Why are none of the other constructors HOAS?

They don't have the ... -> (FunC ... -> ...) -> ... pattern we saw with the While constructor above. So if a FunC value only uses the other constructors, its memory representation looks like an abstract syntax tree.

Again, I don't understand what makes the data defined in HOAS.hs HOAS while the data defined in FOASTyped is FOAS.

You can look at the FOAS version of the code in the paper to see how they change the type of While to avoid the HOAS pattern, and what else they need to change to make it work.

Is there some general way in which HOAS is more difficult to transform than FOAS?

A HOAS program is not a tree, so you cannot pattern match on it. For example, you cannot pattern match on While (\_ _ (LitB False)) ... because you cannot match on lambdas like this.

How does HOAS help with type safety compared to FOAS?

In a HOAS program, you use Haskell variables to represent FunC variables. The Haskell typechecker will check that you only use Haskell variables in the scope of a corresponding variable binding. (GHC tells you "Not in scope: foo'" otherwise). Because FunC variables are represented as Haskell variables, this check is also useful for the type safety of FunC. If you use a HOAS-encoded FunC variable out of scope, the Haskell typechecker will complain about the Haskell variable being out of scope.

Now in FOAS, if you use Haskell Strings as FunC variables, the Haskell type checker will never complain if you use the wrong string, because you can use whatever string you want as far as GHC is concerned. There are techniques for improving FOAS to make the Haskell typechecker check your embedded program, but they tend to require more work from the user of the embedded language.

What is a variable binder?

A variable binder is language construct that introduces new names that you can use in other parts of the program. For example, in Haskell, if I write let x = 14 in ... I introduce a new name x that I can use in the .... Other binders in Haskell include lambda expressions, pattern matching, and top-level definitions.
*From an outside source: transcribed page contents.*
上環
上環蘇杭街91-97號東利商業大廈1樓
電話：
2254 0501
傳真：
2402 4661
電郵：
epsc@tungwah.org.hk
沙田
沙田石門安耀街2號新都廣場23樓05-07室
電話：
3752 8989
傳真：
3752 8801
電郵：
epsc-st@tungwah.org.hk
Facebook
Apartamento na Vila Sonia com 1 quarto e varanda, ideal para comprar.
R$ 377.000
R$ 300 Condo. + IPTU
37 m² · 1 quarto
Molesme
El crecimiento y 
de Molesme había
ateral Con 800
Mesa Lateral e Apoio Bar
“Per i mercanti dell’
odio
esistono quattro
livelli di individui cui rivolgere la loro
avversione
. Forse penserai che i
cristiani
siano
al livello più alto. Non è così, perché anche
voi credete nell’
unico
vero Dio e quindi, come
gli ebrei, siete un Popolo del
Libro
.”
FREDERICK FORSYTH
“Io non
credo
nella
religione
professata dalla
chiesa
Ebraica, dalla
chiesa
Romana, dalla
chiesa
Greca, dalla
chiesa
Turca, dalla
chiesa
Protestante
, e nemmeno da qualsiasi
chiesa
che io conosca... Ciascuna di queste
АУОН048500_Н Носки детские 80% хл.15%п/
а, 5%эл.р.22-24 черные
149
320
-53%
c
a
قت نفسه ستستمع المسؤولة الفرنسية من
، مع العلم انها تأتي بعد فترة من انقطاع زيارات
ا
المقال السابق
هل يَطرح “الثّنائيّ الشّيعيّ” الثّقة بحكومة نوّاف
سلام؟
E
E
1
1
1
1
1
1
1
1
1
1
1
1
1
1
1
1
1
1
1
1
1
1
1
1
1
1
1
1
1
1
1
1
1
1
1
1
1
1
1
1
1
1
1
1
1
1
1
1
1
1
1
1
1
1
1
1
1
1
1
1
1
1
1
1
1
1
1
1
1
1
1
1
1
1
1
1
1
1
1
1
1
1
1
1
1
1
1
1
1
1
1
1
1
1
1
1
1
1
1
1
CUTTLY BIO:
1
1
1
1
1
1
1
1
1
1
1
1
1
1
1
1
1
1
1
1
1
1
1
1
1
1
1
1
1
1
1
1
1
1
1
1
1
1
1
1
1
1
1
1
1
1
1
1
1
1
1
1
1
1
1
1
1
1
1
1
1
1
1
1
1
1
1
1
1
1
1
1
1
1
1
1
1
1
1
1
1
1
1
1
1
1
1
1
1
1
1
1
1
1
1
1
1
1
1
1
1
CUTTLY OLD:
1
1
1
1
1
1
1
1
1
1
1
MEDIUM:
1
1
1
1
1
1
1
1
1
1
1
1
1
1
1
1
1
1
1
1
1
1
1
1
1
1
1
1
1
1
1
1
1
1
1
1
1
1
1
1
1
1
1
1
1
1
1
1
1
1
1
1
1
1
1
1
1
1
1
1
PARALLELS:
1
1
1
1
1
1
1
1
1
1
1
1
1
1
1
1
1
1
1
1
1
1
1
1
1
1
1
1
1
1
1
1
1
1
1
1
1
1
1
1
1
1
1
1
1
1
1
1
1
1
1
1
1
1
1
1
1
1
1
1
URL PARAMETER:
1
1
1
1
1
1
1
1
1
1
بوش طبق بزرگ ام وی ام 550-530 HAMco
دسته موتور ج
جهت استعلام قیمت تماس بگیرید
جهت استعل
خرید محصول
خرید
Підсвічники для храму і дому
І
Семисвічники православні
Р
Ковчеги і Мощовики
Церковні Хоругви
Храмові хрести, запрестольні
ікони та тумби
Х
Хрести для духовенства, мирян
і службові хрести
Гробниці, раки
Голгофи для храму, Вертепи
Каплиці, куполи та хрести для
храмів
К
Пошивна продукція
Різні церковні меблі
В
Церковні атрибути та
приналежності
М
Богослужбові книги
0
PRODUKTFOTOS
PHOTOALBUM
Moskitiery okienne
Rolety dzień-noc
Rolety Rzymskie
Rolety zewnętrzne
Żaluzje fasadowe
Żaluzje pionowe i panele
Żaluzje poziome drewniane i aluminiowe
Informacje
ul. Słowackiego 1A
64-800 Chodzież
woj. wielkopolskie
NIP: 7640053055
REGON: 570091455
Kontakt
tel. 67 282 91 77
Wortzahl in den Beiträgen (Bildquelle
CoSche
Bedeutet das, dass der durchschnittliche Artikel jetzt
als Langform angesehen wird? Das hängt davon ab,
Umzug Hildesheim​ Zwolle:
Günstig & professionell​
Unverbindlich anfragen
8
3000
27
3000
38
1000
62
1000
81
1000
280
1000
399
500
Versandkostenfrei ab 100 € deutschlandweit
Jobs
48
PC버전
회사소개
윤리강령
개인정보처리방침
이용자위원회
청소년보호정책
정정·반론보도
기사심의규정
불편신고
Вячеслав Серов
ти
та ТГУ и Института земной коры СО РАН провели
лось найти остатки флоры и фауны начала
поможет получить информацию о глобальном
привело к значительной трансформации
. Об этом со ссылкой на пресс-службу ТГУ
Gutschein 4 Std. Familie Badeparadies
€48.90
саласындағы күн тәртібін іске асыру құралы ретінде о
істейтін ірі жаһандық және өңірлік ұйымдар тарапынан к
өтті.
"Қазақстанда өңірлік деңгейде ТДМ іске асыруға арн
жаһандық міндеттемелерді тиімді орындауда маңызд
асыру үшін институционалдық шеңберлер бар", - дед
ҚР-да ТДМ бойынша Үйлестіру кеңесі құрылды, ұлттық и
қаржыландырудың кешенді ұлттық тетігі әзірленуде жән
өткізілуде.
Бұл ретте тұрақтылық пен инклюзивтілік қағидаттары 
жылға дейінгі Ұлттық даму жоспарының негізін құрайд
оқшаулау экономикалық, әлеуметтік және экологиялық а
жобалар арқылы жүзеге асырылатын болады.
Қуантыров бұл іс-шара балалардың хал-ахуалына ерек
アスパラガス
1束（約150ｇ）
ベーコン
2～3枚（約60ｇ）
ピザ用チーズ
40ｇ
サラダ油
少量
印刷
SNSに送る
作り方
how does Haskell implement it?

I don't really get this question. For typechecking, GHC keeps track of what variables are in scope where and complains if you use variables at the wrong place. For compilation, GHC generates machine code that "knows" where the values denoted by the variables are, usually because a pointer to the value of the variable is stored in a processor register or the stack or the heap.

and what languages don't have variable binders?

Many small and specialized languages don't have variable binders.

For example, consider regular expressions. At least originally, they cannot bind variables. (Some regular expression engines use backreferences, which are a form of variables, though).
Another example is the "language" of URLs. A URL is made of various parts (the protocol, server name, path, parameters, ...) with rules about what you can and cannot write, so it is a language. But you cannot introduce a name in a URL that you can later use in the URL.

Many low-level languages don't have variable binders.

For example, x86 machine code contains just numbers, no names.

There are Turing-complete languages without variable binders.

For example, the SK calculus.

Question 2

In FOAS we represent variables with identifiers, so

 data STLC = Var String
           | Lam String STLC
           | Unit
           | STLC :*: STLC

 term = Lam "a" $
        Lam "b" $
        Var "a" :*: (Lam "a" $ Var "a")

We have explicit variables and now it's up to us to make sure that scoping and variable binding works properly. The extra work has it's rewards however since we can now inspect and pattern match across a lambda's body which is vital for most transformation.

HOAS is essentially where we use the host languages (Haskell's) implementation of variables instead of representing them in the AST.

For example, consider STLC

  data STLC = Unit
            | Lam (STLC -> STLC)
            | STLC :*: STLC

Notice how we use the Haskell function STLC -> STLC to represent the variable that's bound by a lambda. That means that we can write

  term = Lam $ \a ->
         Lam $ \b ->
         a :*: (Lam $ \a -> a)

and it works. In a normal AST, we'd have to make sure that we alpha-convert everything properly to ensure that we respect scoping properly. This same advantage applies to all things that bind variables (variable-binders): Let expressions, continuations, exception handlers, whatever.

This comes with a major disadvantage though, since Lam has a fully abstract function, we can't inspect the body of the function at all. This makes a lot of transformations well, painful since everything is wrapped up under the the Haskell binding.

Another benefit is that since we don't provide an explicit constructor for variables, all terms are guaranteed closed.

Usually this means we represent things with a combination of HOAS and FOAS.